There are various techniques for post-processing, such as winterization, distillation, media polishing, centrifugation, etc. That said, many CO2 labs can fractionate so precisely that post-processing is not needed. There is no standard way to post-process; some markets like a bright and clear winterized oil while others like it hazier. The professional extractor can execute a variety of finishing/post-processing techniques in order to satisfy the market preference and beyond.

 

Compounding and Finishing

Figure 7: Various “dabable” textures

 

Once the various fractions are ready for the final formulation, the process for finishing is simple.  The oil can be married back (compounded) with the terpenes to create a terpene-rich full-spectrum oil, and/or the terpene fractions can be married back to the THCA fraction to make terpene-rich dabbles. Terpene fractions can be added back at 10-30% by mass, depending on the application. Typically, I like a 10-15% final terpene formulation for cart oil and 10-25% for dabs.

It’s empowering as a formulator when you have the ability to control the ratios of native terpenes to cannabinoids in the final extract. From this point on, the extractor can use typical vacuum oven techniques for dabs of any texture imaginable, from sauce to shatter. THCA-rich fractions make for easy “diamond mining” in pressure vessels and typical organic reagents. THC-rich fractions make wonderful full-spectrum oil and easy 90+ single-pass distillate. This level of control is unmatched in the extraction technology space.

Just like any other piece of equipment in an extraction lab, the true potential is not in the equipment but in the imagination of the operator. There are many types of CO2 extractors, and the SOPs vary from rig to rig.
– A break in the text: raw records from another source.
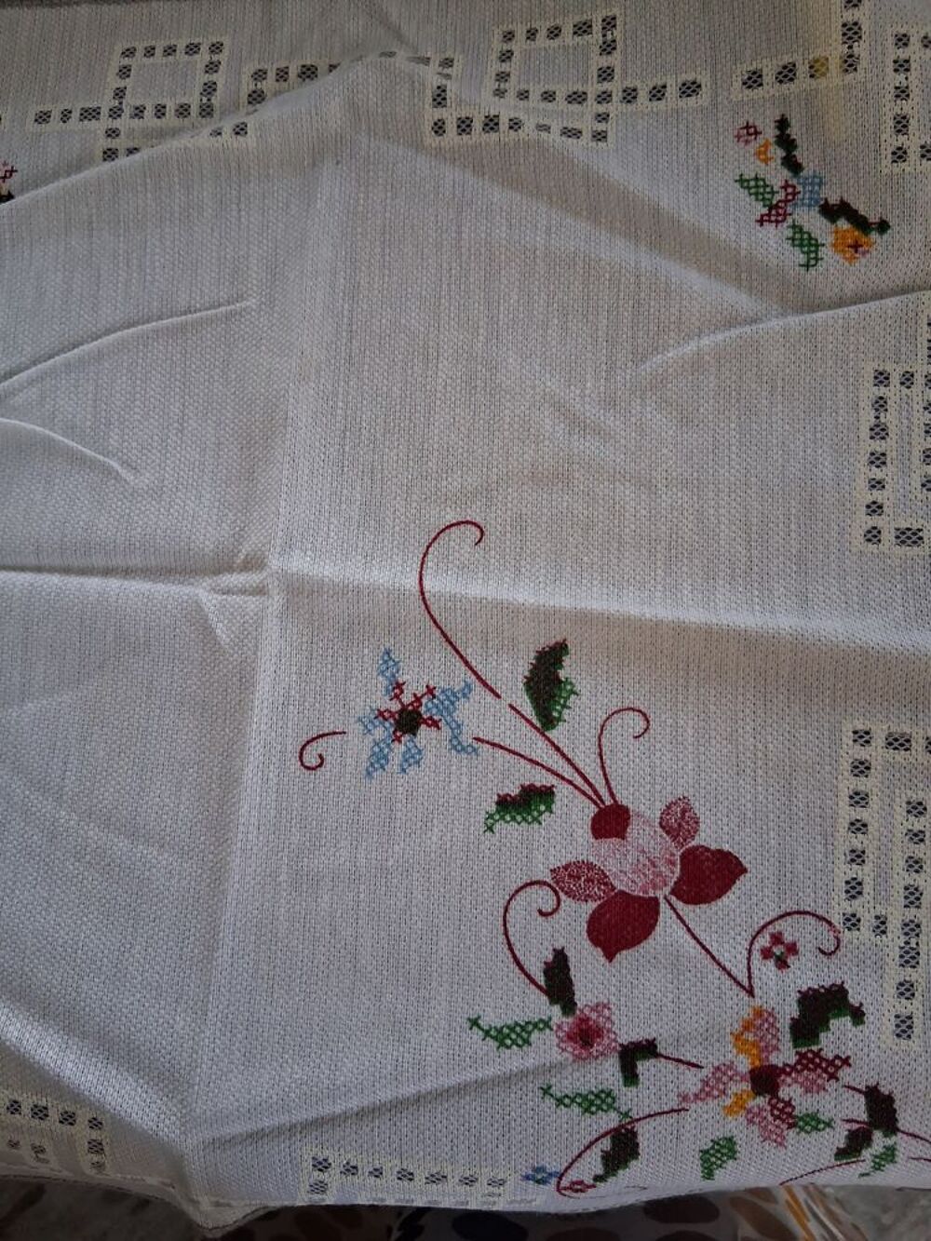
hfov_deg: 53.1
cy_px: 620
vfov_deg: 67.3
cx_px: 466
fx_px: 932
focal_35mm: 26
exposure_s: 1/100
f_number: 1.8
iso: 400
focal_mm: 3.98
It’s been exciting to see the technology evolve over the years. Inline winterization, inline color remediation columns (CRC), and co-solvent injection are game-changers and further solidify CO2 extraction in the cannabis extraction space. Understanding the fundamentals and capabilities of this process is something all types of extractors could benefit from. The ability to fractionate in crude extraction makes for easy downstream processing, ultimately saving time and money and arguably increasing quality. For that reason, my love affair has never been stronger, and it’s my hope that you find the beauty in this process as I did by diving into the details and pushing the perceived limits of the technology. Happy extracting!

 

 

Reference

[1] Reed R. You get the drift: Chemovar drift in concentrates and manufactured cannabis products. Terpenes & Testing Magazine. Nov-Dec 2019.